START Working data

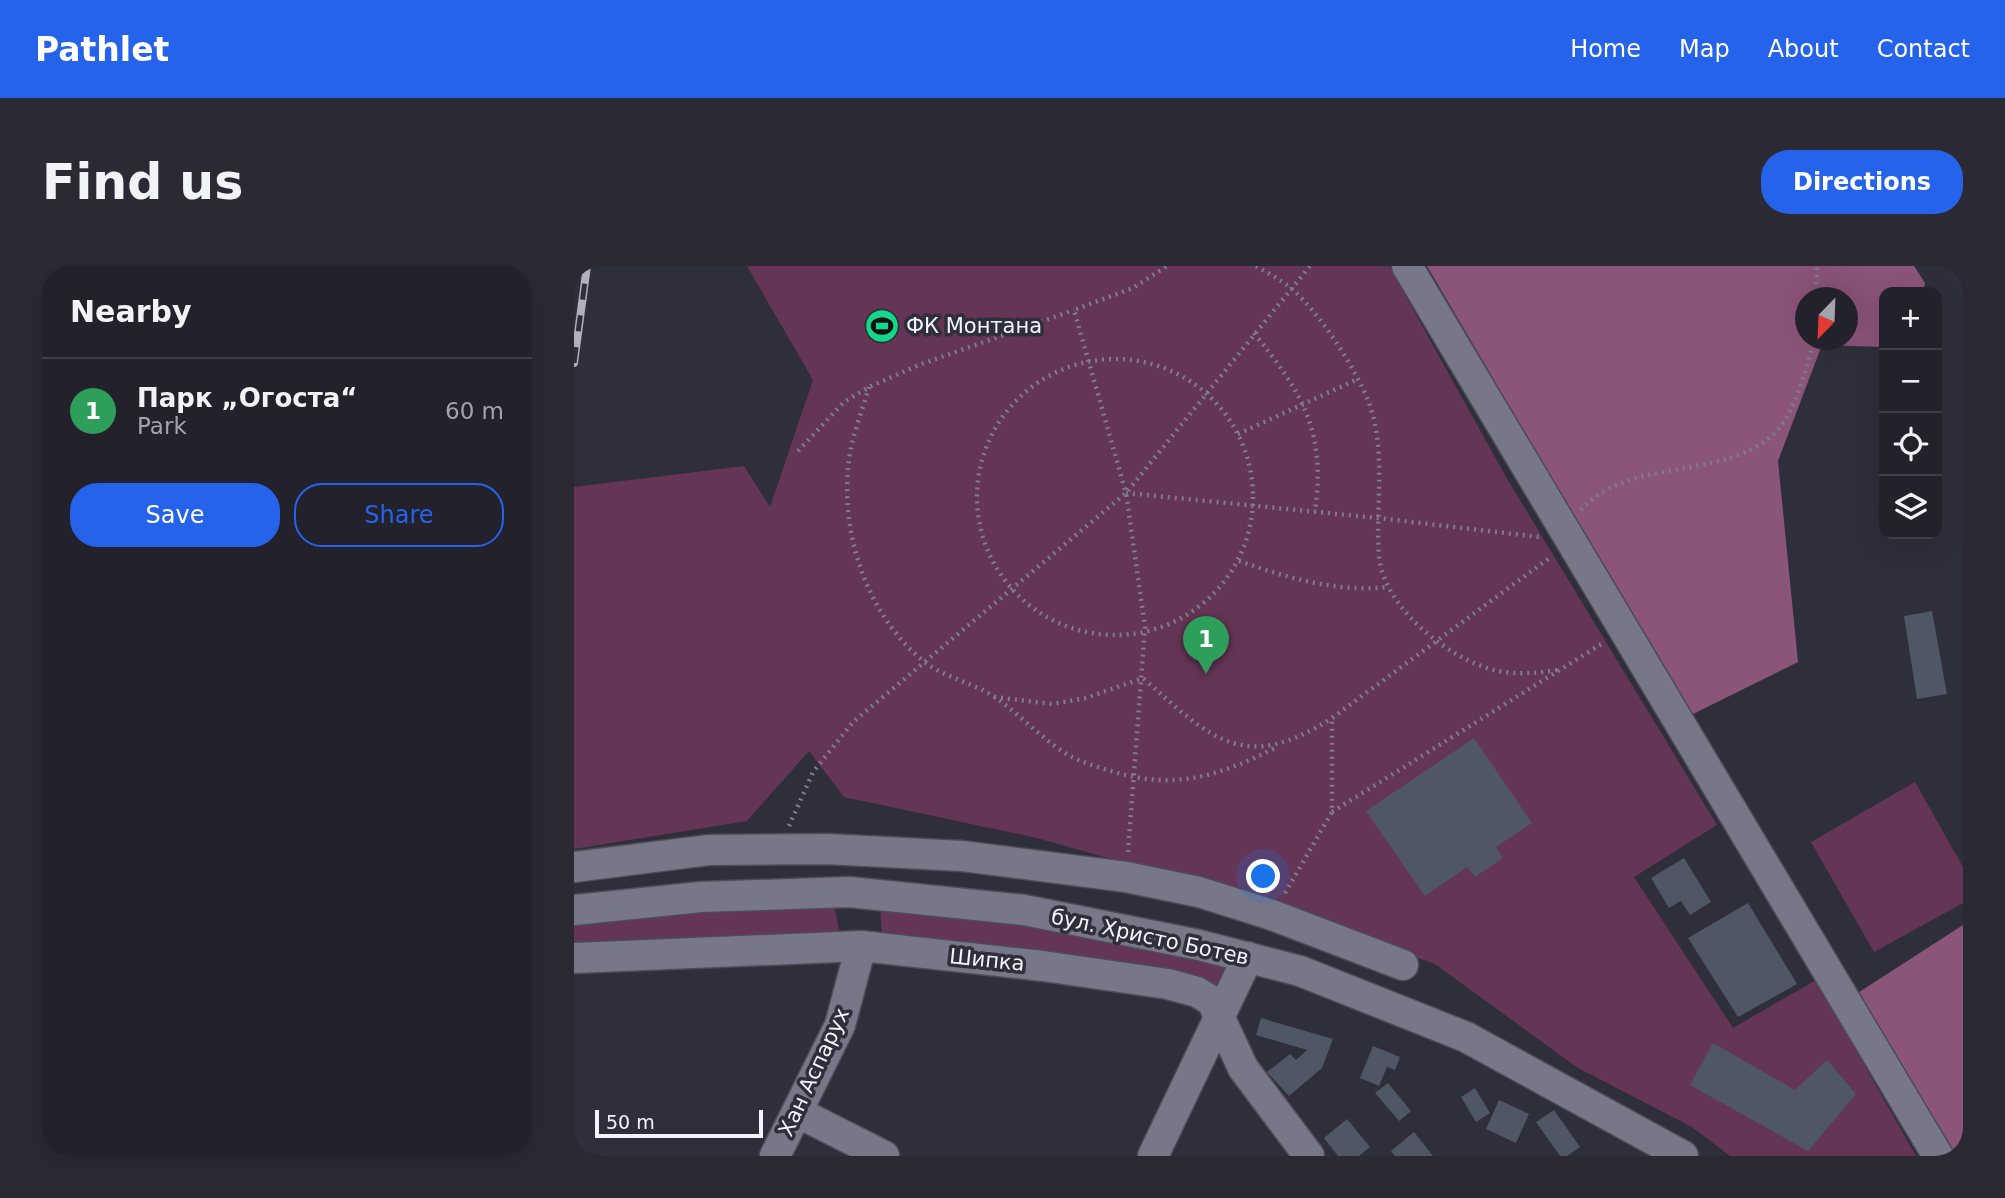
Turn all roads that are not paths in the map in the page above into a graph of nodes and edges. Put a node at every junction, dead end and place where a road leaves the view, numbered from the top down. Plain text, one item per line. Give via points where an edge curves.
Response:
1 (1406, 266) edge
2 (777, 851) junction
3 (574, 867) edge
4 (765, 895) junction
5 (574, 910) edge
6 (861, 946) junction
7 (1248, 957) junction
8 (574, 958) edge
9 (1403, 965) dead end
10 (1221, 1016) junction
11 (797, 1112) junction
12 (1634, 1130) junction
13 (775, 1156) edge
14 (884, 1156) edge
15 (1153, 1156) edge
16 (1309, 1156) edge
17 (1653, 1156) edge
18 (1683, 1156) edge
19 (1938, 1156) edge

1 - 19 street
2 - 3 street via 709,850
2 - 4 street
2 - 9 street via 962,856 1126,877 1199,892 1272,915
4 - 5 street, бул. Христо Ботев
4 - 7 street, бул. Христо Ботев via 849,892 1024,910
6 - 8 street, Шипка
6 - 10 street, Шипка via 1168,984 1212,1001
6 - 11 street, Хан Аспарух via 840,1025
7 - 10 street
7 - 12 street, бул. Христо Ботев via 1300,971 1466,1037
10 - 15 street
10 - 16 street, Шипка via 1243,1069
11 - 13 street, Хан Аспарух
11 - 14 street
12 - 17 street
12 - 18 street, бул. Христо Ботев

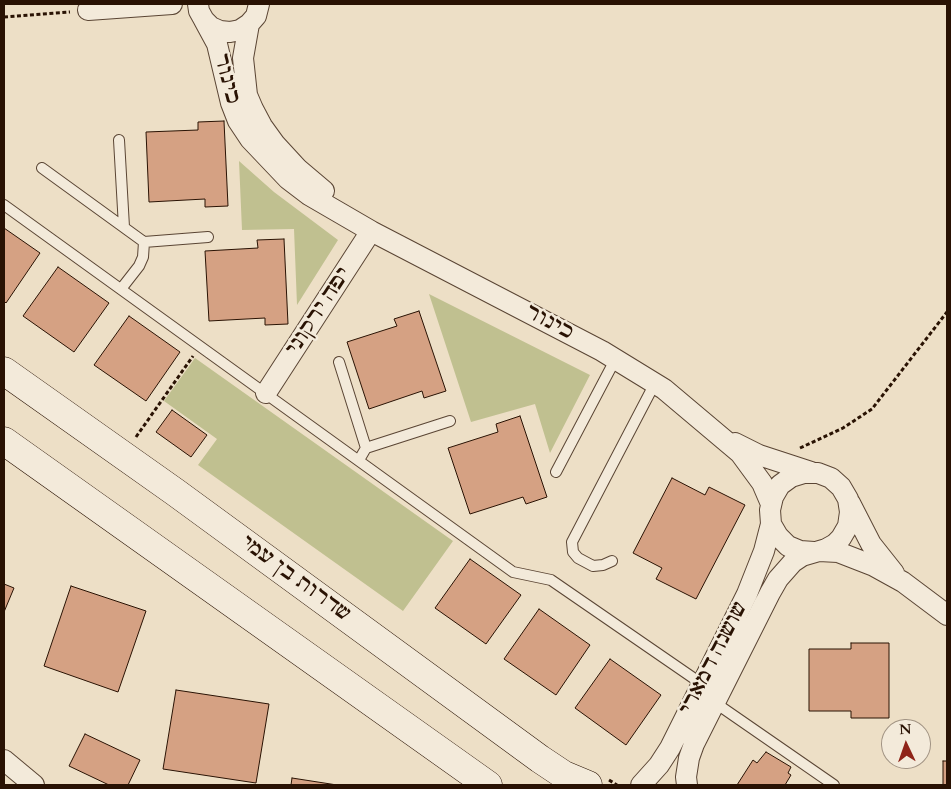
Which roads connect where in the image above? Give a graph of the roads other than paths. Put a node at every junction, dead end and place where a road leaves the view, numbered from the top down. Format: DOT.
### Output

END Working data

### The task
Quote the records in full and exactly; skip any image.

### Solution for this task
Turn all roads that are not paths in the map in the page above into a graph of nodes and edges. Put a node at every junction, dead end and place where a road leaves the view, numbered from the top down. Plain text, one item per line. Give via points where an edge curves.
Response:
1 (1406, 266) edge
2 (777, 851) junction
3 (574, 867) edge
4 (765, 895) junction
5 (574, 910) edge
6 (861, 946) junction
7 (1248, 957) junction
8 (574, 958) edge
9 (1403, 965) dead end
10 (1221, 1016) junction
11 (797, 1112) junction
12 (1634, 1130) junction
13 (775, 1156) edge
14 (884, 1156) edge
15 (1153, 1156) edge
16 (1309, 1156) edge
17 (1653, 1156) edge
18 (1683, 1156) edge
19 (1938, 1156) edge

1 - 19 street
2 - 3 street via 709,850
2 - 4 street
2 - 9 street via 962,856 1126,877 1199,892 1272,915
4 - 5 street, бул. Христо Ботев
4 - 7 street, бул. Христо Ботев via 849,892 1024,910
6 - 8 street, Шипка
6 - 10 street, Шипка via 1168,984 1212,1001
6 - 11 street, Хан Аспарух via 840,1025
7 - 10 street
7 - 12 street, бул. Христо Ботев via 1300,971 1466,1037
10 - 15 street
10 - 16 street, Шипка via 1243,1069
11 - 13 street, Хан Аспарух
11 - 14 street
12 - 17 street
12 - 18 street, бул. Христо Ботев

Which roads connect where in the image above? Give a graph of the roads other than paths. Put a node at every junction, dead end and place where a road leaves the view, numbered from the top down. Format: DOT.
### Output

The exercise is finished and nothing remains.